The simplicity and clarity of these poems appealed to me. Driedger’s approach to her subject is direct, relying largely on imagery, description, and statement, less on reflection and nuance. Occasionally, I found the poems too thin, with too much left out, and wished the author had lingered with the text, reached for more depth in the exploration of embodied living.
I was left with a sense that, for this poet, individual choice remains possible, not only in joyful times, but also in the face of acute or chronic illness.
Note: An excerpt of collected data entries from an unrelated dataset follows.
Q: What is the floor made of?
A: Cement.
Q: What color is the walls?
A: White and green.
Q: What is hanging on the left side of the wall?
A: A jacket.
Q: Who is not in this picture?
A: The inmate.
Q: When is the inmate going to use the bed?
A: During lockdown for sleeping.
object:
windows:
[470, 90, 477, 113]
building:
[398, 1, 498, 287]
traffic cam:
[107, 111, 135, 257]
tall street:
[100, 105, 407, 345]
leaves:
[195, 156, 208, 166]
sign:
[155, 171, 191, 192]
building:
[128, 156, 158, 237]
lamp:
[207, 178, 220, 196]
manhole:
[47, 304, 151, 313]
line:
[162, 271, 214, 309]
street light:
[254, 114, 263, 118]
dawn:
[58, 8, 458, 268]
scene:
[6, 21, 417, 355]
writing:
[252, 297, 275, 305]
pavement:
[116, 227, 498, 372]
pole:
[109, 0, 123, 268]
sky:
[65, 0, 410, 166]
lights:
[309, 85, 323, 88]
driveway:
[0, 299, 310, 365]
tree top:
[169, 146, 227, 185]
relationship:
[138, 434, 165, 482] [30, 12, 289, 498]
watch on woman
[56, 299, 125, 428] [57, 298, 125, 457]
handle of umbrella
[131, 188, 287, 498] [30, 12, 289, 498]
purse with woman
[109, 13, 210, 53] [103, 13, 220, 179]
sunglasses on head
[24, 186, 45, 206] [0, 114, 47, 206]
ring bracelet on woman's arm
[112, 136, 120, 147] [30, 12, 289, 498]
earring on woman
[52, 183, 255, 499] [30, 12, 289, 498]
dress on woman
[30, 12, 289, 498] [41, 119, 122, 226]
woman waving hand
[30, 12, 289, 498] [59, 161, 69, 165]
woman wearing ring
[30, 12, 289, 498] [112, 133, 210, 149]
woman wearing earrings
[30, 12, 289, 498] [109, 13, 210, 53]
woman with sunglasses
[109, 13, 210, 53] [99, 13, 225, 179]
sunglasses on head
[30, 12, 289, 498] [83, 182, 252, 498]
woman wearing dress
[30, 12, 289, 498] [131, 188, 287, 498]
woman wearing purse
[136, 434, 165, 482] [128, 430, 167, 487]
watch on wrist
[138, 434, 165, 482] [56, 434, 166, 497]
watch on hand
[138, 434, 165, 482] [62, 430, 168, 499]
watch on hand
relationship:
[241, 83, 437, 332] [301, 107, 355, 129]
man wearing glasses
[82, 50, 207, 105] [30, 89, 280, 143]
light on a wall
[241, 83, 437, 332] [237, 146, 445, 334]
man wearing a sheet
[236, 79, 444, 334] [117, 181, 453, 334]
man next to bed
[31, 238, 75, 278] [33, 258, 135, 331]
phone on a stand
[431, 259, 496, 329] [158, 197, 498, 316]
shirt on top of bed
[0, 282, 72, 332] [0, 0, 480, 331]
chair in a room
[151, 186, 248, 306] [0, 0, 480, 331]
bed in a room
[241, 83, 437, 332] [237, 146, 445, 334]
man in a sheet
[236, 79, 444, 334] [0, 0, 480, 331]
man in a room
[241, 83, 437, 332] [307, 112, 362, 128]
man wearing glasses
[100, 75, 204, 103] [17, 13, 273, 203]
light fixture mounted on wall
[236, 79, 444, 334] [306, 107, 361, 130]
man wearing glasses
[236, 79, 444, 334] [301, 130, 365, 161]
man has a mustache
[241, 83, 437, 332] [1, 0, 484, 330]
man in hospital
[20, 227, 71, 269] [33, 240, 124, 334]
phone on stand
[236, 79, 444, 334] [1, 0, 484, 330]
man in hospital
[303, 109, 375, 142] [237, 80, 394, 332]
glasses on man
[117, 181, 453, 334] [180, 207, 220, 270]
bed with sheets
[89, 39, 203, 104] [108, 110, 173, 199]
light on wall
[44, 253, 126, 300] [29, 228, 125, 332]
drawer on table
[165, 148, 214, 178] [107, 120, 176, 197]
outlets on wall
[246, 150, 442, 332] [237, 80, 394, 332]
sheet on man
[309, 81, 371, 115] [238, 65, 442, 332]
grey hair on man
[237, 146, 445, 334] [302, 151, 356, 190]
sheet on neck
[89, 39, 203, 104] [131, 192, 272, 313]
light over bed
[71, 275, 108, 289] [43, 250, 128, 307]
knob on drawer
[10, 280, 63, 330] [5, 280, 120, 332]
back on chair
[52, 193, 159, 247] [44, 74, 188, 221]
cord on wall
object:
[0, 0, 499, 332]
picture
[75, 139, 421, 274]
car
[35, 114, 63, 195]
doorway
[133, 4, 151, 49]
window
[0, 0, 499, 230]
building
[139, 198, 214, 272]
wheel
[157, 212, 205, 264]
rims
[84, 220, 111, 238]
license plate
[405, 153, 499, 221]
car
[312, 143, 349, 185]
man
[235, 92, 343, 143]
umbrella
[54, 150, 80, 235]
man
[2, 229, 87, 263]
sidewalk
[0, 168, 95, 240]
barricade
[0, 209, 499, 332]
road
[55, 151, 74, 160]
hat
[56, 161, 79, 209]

The final illustration in the book, a cheerful watercolour titled “Self-Portrait as the Bluebird of Happiness in a Maud Lewis Painting,” demonstrates the poet’s choice to live with hope.
This attitude of intentional hopefulness is reiterated in “I have a dream,” one of the last poems in the book:
my mind is a lightning flash
away from the body
how will the two work together
I will find my way
and this leap
will be flying
Readers will appreciate and enjoy Diane Driedger’s cheerful and positive determination.
Sarah Klassen continues to read and write in Winnipeg. Her most recent publications are: The Wittenbergs (2013), a novel, and Monstrance (2012), a poetry collection.